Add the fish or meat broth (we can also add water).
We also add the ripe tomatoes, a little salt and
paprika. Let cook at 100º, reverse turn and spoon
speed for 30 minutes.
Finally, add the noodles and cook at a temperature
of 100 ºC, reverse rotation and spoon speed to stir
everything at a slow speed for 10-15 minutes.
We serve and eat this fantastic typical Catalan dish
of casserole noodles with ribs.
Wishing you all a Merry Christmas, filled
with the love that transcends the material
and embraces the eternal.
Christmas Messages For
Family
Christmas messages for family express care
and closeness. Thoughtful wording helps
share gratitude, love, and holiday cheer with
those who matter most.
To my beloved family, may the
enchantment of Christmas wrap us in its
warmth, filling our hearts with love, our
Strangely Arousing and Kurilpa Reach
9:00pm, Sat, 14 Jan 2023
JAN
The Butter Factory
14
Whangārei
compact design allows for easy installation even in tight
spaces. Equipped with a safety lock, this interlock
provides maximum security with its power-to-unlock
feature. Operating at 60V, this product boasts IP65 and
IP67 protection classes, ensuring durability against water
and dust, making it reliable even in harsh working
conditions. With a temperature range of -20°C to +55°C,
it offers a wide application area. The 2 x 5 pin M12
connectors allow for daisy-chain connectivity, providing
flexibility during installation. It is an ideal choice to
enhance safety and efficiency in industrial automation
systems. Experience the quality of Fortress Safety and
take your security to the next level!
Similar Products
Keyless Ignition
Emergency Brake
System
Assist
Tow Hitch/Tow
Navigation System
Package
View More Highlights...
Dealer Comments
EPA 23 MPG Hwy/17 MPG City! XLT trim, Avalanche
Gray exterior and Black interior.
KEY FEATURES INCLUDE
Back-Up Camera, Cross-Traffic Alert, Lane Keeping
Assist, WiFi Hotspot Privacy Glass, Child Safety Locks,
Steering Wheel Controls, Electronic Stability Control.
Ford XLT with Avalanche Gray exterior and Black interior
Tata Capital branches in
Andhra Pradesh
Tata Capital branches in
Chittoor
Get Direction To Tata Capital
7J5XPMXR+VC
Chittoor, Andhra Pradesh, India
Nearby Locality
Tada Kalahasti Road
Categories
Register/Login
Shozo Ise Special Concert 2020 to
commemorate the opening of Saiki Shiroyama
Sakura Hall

^^^^

**What needs to be done**.
Reproduce verbatim everything from the start of the entries down to the line containing "Finally, add the", with that line included.

**Solution for this task**.
Add the fish or meat broth (we can also add water).
We also add the ripe tomatoes, a little salt and
paprika. Let cook at 100º, reverse turn and spoon
speed for 30 minutes.
Finally, add the noodles and cook at a temperature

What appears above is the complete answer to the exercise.